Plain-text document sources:
»»
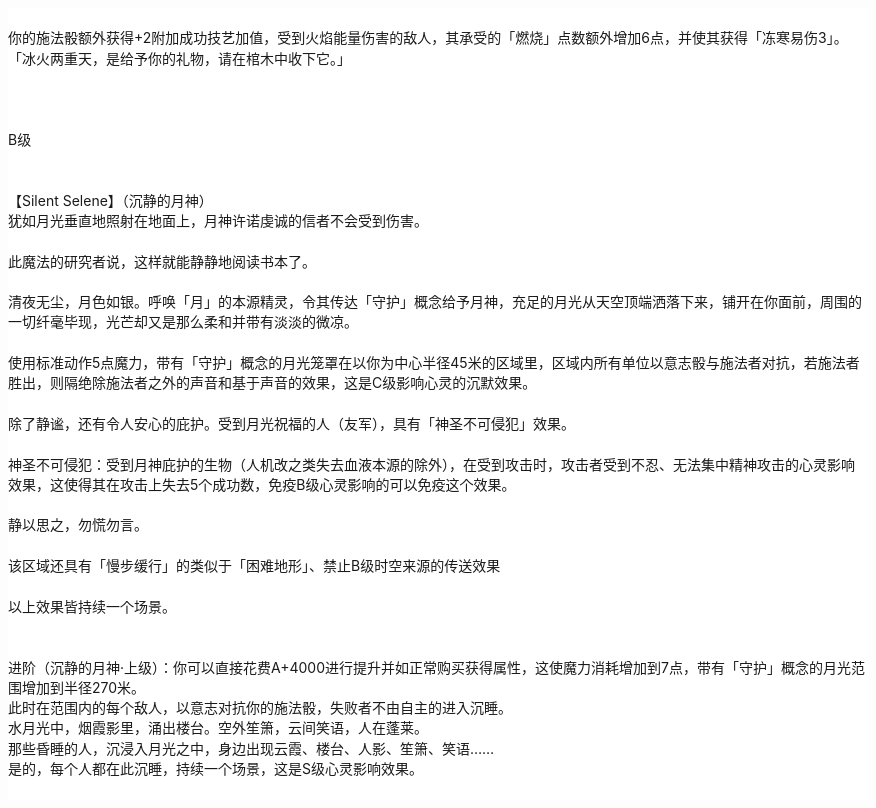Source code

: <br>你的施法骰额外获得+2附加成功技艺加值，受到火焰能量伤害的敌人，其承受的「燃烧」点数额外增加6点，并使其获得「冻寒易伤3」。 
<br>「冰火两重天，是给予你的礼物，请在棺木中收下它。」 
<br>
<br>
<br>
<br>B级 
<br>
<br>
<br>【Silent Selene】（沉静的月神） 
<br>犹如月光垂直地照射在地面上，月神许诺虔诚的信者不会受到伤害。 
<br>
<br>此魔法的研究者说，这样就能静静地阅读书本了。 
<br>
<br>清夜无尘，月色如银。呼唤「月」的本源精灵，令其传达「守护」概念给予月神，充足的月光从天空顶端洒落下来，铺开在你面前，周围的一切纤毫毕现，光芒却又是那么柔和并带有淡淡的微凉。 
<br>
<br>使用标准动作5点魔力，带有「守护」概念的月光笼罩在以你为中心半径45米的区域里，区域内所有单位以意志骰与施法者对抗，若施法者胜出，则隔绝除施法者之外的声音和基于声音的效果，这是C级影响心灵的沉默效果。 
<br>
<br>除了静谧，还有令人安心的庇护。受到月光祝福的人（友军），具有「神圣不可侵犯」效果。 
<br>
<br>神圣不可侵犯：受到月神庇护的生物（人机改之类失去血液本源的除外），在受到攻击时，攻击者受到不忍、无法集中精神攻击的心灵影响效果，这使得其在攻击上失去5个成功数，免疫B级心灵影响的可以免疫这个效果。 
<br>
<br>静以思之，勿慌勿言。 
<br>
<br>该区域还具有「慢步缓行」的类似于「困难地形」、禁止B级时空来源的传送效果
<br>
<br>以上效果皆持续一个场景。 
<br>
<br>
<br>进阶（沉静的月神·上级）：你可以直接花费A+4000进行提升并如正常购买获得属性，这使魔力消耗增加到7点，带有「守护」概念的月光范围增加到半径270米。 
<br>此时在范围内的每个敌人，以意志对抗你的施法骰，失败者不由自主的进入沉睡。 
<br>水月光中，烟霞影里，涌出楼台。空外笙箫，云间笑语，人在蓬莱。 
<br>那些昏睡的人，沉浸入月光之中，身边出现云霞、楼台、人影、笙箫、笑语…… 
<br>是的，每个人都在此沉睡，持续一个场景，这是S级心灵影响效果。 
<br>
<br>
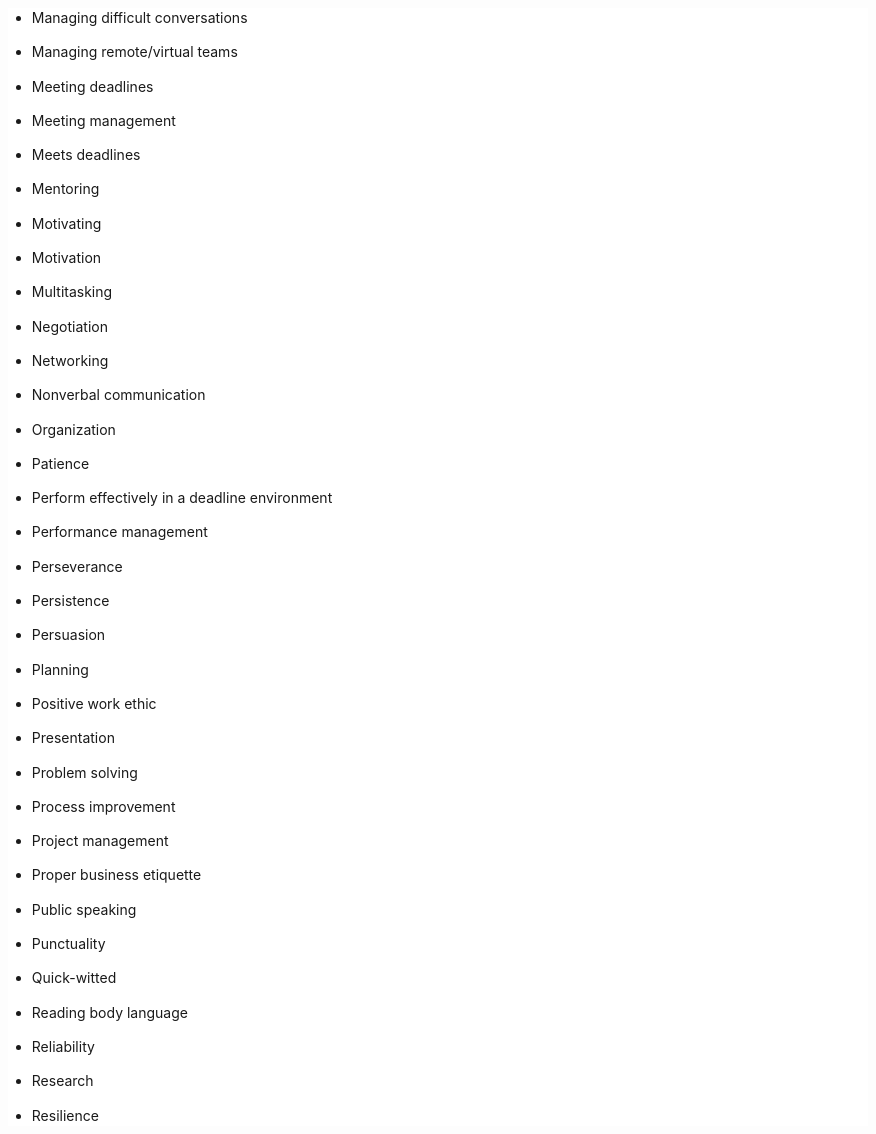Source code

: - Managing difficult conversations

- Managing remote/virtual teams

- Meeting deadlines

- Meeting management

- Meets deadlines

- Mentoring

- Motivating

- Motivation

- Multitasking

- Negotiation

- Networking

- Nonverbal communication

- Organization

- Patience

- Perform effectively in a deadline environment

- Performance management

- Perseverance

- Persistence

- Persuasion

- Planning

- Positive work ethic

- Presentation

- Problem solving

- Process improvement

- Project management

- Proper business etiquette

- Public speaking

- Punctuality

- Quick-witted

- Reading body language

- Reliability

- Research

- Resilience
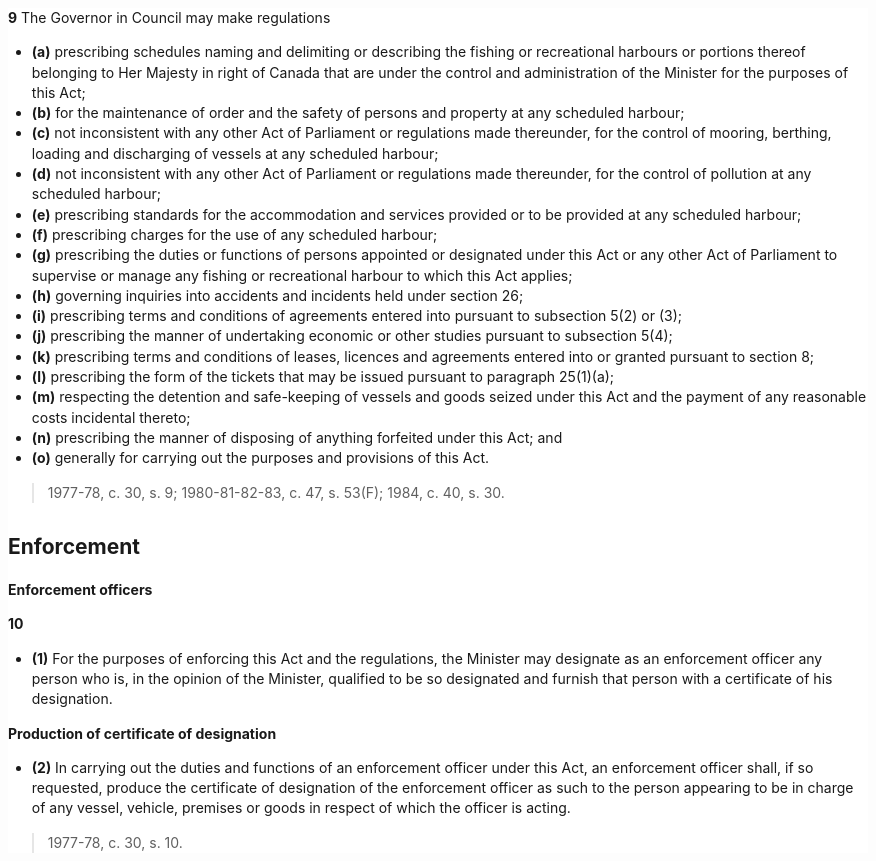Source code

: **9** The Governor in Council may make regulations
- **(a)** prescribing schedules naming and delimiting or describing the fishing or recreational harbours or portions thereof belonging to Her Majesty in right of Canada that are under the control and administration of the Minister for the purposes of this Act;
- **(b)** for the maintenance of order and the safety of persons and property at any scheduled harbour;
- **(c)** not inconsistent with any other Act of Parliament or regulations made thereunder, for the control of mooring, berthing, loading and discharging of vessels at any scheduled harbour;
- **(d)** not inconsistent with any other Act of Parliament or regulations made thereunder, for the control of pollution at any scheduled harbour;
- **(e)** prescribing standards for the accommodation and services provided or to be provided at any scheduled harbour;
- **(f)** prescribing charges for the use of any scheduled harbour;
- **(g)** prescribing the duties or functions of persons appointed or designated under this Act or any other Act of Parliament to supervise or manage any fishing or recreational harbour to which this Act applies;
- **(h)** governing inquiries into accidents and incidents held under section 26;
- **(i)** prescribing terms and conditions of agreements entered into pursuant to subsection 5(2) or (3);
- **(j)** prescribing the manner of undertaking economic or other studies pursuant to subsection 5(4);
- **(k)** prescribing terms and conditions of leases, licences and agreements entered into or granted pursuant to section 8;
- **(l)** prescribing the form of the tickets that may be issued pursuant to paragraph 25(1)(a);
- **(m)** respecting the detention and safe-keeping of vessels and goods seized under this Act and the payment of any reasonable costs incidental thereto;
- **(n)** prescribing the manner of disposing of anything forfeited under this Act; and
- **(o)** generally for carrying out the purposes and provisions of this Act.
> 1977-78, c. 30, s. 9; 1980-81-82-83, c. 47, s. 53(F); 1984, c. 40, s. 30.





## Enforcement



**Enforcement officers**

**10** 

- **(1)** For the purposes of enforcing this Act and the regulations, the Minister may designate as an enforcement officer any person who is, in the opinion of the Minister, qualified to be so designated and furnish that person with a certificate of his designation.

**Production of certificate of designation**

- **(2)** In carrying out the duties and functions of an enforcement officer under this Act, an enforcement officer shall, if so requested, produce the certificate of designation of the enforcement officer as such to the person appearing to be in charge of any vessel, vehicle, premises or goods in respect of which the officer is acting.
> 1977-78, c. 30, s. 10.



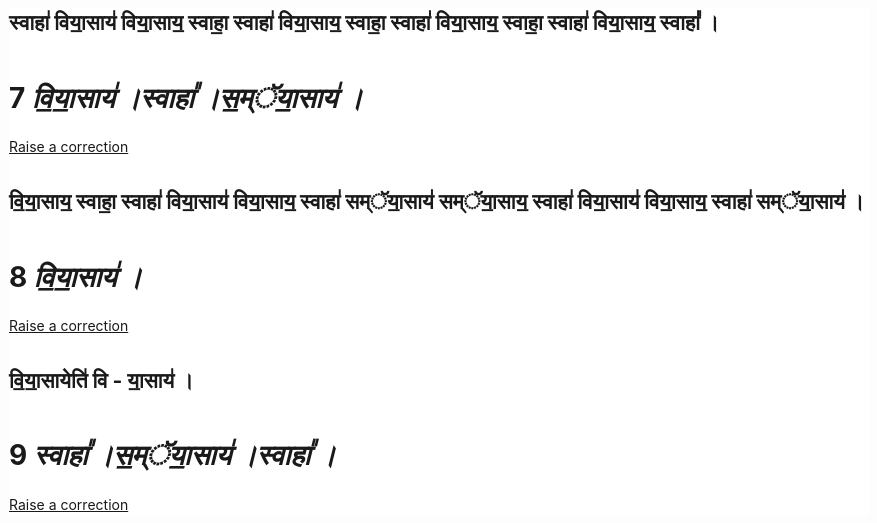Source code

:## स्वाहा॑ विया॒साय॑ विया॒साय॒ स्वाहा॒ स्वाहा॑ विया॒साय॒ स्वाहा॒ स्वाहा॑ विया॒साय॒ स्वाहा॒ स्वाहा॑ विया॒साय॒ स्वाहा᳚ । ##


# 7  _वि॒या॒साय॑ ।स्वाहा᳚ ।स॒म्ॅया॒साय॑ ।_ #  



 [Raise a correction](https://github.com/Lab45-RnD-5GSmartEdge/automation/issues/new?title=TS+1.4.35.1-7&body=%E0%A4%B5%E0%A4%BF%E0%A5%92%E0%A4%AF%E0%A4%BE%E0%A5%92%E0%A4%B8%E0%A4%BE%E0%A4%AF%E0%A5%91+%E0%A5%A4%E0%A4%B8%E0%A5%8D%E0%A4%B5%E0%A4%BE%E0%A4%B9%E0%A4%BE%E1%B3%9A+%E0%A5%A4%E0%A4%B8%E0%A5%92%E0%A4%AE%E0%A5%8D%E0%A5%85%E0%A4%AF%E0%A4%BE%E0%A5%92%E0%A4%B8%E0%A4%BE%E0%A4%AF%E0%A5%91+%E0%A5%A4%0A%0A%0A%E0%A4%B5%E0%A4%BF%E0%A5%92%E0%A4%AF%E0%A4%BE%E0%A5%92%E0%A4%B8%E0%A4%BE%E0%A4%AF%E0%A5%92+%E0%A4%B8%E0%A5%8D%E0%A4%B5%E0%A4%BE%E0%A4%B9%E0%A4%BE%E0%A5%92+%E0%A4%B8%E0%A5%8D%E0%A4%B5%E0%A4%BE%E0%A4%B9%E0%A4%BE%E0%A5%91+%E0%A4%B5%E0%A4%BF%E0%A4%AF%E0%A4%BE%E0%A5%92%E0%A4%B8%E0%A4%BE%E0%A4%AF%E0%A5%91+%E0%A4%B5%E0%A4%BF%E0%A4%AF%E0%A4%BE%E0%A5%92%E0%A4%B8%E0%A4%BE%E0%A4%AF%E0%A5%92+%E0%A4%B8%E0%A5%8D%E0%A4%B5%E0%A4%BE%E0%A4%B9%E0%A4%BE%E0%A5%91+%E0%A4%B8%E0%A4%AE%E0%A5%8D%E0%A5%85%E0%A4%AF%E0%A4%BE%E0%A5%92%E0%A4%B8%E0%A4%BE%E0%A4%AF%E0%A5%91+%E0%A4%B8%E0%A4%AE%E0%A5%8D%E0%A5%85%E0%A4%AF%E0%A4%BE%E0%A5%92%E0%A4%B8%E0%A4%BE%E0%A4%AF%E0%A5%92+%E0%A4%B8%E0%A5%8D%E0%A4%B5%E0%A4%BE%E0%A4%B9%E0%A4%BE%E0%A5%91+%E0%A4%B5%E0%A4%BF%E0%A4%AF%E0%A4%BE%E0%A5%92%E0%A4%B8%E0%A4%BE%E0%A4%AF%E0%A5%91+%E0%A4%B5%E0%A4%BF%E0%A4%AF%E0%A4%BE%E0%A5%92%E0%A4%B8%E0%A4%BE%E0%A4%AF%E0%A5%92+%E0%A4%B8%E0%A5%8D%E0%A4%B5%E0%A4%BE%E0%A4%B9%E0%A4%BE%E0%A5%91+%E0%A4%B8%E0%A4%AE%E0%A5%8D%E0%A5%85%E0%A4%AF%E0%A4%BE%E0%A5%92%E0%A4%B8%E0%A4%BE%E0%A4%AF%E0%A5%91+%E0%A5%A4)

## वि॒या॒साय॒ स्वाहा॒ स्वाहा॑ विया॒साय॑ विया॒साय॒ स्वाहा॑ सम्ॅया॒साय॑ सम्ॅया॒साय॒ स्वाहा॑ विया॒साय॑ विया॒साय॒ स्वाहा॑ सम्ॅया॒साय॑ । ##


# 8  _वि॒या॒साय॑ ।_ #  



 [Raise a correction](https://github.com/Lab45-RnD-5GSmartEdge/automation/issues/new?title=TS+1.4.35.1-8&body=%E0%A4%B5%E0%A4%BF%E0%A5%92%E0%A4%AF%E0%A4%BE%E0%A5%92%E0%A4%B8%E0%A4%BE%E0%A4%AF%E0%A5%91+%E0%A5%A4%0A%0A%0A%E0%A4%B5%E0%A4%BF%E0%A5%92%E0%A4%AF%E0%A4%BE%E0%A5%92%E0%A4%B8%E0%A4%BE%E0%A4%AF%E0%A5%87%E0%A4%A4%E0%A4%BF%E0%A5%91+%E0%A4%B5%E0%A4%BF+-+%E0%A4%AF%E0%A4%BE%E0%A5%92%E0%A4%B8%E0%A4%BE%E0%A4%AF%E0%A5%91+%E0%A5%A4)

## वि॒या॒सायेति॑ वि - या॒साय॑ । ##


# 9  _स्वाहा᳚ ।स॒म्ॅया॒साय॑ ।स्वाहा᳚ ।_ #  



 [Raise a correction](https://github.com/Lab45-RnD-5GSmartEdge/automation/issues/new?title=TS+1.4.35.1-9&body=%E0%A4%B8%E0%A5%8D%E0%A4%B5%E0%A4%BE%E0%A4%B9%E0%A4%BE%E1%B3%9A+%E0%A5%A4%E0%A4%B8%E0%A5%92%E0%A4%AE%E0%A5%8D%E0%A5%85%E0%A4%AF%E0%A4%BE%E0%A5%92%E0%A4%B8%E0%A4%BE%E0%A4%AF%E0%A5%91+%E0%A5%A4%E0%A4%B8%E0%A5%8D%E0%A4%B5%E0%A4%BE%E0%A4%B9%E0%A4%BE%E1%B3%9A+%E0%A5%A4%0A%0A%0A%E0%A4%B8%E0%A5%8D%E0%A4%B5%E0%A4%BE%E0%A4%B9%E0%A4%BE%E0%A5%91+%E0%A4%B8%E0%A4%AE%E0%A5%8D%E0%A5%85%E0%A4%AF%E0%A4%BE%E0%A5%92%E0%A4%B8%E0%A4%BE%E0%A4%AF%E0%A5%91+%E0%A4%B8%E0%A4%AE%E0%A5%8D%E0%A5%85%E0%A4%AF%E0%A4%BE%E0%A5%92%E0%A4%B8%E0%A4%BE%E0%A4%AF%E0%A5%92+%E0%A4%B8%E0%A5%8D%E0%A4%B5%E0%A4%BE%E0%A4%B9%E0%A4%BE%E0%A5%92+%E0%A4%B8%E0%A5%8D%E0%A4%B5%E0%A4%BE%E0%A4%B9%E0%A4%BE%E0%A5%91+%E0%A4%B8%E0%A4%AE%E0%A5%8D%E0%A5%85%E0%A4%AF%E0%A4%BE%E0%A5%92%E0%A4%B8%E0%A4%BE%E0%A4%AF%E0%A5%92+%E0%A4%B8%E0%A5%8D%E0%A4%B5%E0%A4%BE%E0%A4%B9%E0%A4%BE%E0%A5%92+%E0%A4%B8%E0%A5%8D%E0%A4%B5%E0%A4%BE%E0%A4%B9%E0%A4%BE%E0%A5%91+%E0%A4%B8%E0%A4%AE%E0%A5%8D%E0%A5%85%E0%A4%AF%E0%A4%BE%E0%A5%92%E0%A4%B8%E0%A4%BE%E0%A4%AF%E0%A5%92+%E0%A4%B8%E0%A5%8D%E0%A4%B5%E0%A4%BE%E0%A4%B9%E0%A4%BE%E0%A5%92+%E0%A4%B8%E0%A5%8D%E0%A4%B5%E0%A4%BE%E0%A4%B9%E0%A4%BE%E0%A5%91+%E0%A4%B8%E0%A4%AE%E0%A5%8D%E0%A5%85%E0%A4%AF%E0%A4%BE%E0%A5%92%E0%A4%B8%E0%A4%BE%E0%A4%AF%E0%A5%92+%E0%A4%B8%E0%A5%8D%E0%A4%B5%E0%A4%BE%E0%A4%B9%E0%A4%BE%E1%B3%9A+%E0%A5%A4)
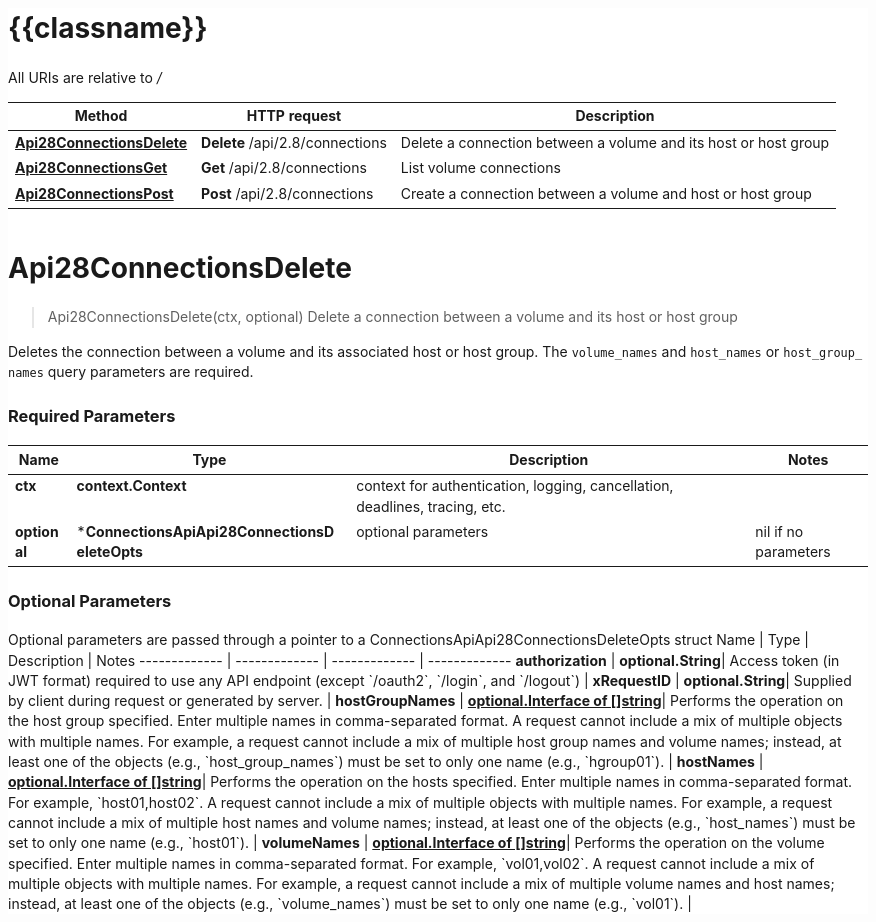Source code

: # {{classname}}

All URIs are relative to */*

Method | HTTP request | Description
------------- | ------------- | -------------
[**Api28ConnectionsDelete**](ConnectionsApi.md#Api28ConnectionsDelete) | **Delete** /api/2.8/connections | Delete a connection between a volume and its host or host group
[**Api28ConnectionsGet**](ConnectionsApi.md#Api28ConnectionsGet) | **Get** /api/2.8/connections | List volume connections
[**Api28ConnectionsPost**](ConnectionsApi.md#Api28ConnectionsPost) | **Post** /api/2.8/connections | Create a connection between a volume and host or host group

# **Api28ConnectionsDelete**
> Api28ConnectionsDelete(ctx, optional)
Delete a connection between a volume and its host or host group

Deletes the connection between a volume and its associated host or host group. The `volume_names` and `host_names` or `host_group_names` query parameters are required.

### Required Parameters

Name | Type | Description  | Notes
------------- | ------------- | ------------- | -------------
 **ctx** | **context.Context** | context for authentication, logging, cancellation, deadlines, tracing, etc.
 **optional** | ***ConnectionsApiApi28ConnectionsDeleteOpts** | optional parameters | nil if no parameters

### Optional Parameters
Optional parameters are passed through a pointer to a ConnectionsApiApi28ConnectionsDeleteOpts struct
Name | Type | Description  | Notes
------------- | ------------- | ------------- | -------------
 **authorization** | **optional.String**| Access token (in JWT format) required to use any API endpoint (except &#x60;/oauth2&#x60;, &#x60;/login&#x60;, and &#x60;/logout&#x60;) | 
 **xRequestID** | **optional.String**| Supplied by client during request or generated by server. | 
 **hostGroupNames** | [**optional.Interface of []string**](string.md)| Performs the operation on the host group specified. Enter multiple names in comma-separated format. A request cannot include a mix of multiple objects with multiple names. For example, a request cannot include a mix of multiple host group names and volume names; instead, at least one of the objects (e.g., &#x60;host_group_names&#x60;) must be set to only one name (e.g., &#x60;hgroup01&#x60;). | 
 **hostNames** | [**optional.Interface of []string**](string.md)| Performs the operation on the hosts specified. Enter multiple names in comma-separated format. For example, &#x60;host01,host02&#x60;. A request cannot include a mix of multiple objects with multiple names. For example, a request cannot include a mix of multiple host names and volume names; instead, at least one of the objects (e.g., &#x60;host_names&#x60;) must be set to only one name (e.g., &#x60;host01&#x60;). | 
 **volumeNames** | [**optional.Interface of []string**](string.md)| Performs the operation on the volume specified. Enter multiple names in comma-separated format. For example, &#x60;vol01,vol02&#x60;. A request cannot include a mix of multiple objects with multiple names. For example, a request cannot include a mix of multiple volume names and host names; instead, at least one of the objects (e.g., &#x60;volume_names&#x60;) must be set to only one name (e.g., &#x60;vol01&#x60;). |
««
WHAT YOU WILL DO: Copy out every line of the data in which the word "designation" is found.

RESPONSE FOR THIS EXERCISE:
- **(1)** For the purposes of enforcing this Act and the regulations, the Minister may designate as an enforcement officer any person who is, in the opinion of the Minister, qualified to be so designated and furnish that person with a certificate of his designation.
**Production of certificate of designation**
- **(2)** In carrying out the duties and functions of an enforcement officer under this Act, an enforcement officer shall, if so requested, produce the certificate of designation of the enforcement officer as such to the person appearing to be in charge of any vessel, vehicle, premises or goods in respect of which the officer is acting.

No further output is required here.